Now let’s say that I’m right and there is no God.  Greg Boyd dies and as a result his consciousness becomes just like it was before he was born — non-existent.  He will have lived his entire life promoting a lie.  Despite the desire to live a life where Jesus is Lord, and where “love is all that matters,” people will have followed after and believed in a delusion that he promoted his entire life.  People will have lived their lives feeling guilt for doing what comes natural biologically.  Families will have lived lives full of grief and strife over loved ones who did not believe, fearing that they were suffering for eternity after their death, or fearing it for decades before as they waited for the inevitable.  Individuals will have suffered at the words and hands of those living where “love is all that matters,” as they “love the sinner, but hate the sin.”  To promote this point of view when it is not true is to rob people of the only life they will ever get to live, and this is indeed a great tragedy.  However, the greatest tragedy of all is that Greg Boyd will not have the opportunity to say: “I was wrong.  I’m sorry.”
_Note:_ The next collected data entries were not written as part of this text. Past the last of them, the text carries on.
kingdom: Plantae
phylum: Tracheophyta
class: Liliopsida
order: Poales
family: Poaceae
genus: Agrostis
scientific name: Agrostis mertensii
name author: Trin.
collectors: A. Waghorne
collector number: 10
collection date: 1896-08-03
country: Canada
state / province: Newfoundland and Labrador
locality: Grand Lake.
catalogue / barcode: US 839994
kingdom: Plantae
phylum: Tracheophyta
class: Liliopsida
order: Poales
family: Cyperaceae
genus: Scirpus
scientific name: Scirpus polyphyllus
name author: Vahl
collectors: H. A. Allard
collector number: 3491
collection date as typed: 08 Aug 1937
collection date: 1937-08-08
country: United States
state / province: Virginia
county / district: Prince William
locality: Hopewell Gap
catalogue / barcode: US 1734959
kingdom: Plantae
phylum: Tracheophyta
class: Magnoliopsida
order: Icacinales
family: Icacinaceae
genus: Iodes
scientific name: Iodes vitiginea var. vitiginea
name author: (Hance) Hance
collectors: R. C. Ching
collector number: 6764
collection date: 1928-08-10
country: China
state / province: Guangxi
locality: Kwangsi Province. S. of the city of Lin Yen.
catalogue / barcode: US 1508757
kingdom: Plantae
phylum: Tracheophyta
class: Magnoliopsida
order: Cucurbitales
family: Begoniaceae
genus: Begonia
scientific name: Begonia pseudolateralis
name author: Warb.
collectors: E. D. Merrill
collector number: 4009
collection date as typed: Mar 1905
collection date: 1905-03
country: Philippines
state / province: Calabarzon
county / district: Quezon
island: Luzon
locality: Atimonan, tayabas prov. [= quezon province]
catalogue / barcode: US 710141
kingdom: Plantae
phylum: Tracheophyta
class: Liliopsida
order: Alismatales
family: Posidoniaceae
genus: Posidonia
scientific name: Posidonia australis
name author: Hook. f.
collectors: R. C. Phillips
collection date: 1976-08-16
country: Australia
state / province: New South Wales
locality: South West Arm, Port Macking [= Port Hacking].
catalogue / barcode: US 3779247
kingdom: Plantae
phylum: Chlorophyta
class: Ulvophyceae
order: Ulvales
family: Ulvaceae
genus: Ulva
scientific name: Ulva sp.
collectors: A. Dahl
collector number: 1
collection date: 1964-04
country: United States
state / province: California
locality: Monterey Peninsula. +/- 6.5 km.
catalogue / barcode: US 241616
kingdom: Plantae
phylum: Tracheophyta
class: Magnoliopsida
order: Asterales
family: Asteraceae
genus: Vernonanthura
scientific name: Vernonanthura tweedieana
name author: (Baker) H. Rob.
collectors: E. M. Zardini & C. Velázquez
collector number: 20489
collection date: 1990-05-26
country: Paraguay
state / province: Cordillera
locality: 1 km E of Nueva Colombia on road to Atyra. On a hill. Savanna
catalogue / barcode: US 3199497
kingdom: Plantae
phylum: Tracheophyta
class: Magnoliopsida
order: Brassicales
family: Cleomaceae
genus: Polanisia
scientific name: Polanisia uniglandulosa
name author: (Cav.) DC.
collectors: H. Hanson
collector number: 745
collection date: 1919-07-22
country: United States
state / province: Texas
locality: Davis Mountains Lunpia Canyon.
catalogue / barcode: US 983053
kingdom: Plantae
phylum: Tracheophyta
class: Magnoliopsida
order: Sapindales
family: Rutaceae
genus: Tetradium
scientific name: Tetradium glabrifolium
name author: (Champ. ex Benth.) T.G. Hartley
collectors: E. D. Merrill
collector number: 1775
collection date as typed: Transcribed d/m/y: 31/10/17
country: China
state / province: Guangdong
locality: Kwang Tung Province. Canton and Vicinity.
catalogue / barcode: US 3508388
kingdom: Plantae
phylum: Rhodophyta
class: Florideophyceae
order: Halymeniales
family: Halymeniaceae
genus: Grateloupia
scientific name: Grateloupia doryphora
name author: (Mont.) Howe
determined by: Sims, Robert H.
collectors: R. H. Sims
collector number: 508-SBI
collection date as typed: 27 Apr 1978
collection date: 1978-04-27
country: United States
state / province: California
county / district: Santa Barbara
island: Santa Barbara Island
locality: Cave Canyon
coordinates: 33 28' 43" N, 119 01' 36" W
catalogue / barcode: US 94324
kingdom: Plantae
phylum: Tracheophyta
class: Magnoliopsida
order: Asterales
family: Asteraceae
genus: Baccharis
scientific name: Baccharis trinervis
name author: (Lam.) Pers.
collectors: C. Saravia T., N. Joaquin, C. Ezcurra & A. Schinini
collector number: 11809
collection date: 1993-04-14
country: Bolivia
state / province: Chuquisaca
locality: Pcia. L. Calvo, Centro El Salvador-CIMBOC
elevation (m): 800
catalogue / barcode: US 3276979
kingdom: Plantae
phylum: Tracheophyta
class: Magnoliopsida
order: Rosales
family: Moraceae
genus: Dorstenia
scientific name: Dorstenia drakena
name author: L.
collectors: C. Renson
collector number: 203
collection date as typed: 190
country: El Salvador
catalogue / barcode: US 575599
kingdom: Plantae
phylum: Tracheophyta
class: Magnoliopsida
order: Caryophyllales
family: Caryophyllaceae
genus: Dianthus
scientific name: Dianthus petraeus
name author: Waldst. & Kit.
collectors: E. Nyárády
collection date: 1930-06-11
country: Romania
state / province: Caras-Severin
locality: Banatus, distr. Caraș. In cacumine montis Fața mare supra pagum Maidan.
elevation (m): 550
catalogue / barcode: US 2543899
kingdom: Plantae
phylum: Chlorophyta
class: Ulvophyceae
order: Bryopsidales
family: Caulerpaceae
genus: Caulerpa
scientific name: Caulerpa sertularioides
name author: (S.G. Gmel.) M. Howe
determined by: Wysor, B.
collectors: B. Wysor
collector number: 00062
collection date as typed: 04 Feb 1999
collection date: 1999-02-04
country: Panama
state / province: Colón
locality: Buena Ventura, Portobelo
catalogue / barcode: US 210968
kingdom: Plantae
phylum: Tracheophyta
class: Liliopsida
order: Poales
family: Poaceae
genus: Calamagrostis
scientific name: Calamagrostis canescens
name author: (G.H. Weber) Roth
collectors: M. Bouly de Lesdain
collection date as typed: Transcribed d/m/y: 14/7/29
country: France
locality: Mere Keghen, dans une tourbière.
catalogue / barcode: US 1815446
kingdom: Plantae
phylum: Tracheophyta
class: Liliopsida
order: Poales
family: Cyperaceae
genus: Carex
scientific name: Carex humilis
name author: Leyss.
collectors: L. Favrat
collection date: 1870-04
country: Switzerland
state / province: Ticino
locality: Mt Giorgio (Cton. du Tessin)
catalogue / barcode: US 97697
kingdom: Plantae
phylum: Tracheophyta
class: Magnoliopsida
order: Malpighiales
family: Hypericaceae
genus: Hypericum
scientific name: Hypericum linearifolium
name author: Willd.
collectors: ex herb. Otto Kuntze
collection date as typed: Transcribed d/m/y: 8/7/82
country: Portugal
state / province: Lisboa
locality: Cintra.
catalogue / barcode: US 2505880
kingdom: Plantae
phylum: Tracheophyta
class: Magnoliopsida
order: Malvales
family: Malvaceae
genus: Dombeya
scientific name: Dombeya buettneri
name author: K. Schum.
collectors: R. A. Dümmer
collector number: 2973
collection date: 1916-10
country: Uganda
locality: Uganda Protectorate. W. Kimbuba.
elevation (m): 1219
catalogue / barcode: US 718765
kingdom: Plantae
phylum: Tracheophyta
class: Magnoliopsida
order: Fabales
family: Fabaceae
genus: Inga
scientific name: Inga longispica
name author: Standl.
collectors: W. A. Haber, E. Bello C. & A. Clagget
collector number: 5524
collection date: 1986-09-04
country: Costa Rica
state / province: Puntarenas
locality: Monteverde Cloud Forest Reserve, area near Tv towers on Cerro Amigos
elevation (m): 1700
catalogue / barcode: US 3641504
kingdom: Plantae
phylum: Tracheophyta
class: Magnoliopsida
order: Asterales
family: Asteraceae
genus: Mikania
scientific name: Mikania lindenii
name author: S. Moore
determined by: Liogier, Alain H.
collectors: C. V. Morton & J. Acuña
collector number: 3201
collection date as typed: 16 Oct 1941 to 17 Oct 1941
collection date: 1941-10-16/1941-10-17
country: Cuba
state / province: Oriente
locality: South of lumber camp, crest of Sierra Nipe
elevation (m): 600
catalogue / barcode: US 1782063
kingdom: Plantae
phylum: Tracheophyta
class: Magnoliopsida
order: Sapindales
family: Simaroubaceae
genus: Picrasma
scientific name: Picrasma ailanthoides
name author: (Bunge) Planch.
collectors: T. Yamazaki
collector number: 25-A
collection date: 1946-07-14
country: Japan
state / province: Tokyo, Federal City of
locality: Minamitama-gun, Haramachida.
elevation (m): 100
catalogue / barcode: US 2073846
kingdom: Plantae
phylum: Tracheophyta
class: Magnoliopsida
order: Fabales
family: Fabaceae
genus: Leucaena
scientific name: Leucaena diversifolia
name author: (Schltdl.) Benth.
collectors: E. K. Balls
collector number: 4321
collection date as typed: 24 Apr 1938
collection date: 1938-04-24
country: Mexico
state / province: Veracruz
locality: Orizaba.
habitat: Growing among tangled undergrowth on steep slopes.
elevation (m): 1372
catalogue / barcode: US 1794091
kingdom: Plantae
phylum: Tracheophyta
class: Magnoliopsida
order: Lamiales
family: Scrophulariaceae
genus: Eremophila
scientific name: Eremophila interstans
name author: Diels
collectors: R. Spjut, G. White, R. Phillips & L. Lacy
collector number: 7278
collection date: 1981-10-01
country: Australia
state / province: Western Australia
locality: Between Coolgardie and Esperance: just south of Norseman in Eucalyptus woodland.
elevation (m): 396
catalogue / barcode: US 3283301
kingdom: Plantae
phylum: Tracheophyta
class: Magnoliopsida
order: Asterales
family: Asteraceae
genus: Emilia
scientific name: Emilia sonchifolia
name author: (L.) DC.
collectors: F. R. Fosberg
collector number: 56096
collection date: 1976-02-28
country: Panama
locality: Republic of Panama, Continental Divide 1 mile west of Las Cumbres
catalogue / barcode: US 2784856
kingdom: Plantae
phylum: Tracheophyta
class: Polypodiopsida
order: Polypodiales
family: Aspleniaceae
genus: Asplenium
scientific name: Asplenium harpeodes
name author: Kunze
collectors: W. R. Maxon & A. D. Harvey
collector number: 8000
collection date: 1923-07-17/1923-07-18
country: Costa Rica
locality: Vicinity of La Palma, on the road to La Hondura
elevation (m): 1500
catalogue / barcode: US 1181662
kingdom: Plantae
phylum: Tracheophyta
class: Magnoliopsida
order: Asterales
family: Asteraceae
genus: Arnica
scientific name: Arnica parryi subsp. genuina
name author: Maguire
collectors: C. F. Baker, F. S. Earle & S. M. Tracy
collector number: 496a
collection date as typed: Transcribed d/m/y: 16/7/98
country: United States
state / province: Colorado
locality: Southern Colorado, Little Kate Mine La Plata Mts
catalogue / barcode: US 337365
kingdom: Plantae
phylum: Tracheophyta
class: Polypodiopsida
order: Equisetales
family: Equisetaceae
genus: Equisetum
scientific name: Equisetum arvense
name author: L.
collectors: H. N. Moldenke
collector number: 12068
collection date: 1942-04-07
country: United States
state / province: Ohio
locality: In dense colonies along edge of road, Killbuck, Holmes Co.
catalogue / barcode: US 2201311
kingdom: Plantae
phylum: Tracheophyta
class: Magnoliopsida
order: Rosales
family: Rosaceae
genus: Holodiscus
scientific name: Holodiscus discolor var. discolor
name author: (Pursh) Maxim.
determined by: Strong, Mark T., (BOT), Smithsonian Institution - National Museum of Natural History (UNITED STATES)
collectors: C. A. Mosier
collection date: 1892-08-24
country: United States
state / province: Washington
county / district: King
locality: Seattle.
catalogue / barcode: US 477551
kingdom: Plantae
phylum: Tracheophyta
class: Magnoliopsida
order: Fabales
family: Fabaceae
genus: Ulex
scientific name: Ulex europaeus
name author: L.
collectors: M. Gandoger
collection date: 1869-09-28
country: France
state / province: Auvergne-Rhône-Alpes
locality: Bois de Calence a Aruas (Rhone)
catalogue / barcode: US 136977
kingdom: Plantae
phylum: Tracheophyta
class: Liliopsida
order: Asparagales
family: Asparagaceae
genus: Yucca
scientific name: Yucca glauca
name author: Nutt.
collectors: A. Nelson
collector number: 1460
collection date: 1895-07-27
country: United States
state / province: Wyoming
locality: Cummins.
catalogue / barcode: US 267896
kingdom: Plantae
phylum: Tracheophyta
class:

With the odds (tens-of-thousands of gods to one) and the evidence in favor of the atheist, agnostic, and the skeptic point of view, I stand fixed as a matter of conscience in the position of now being able to say I’m presently sorry for promoting what I now see was not truth (i.e. Christianity) for 15 years of my life.  In the event that both the odds and the evidence are wrong, then I guess I’ll find out later, and I’ll still be able to say, “I’m sorry.”  To say that “you have everything to gain, and nothing to lose, by living AS IF Jesus is Lord” is not only untrue, but it is to say you do not care so much for the truth, as much as for what makes you feel good.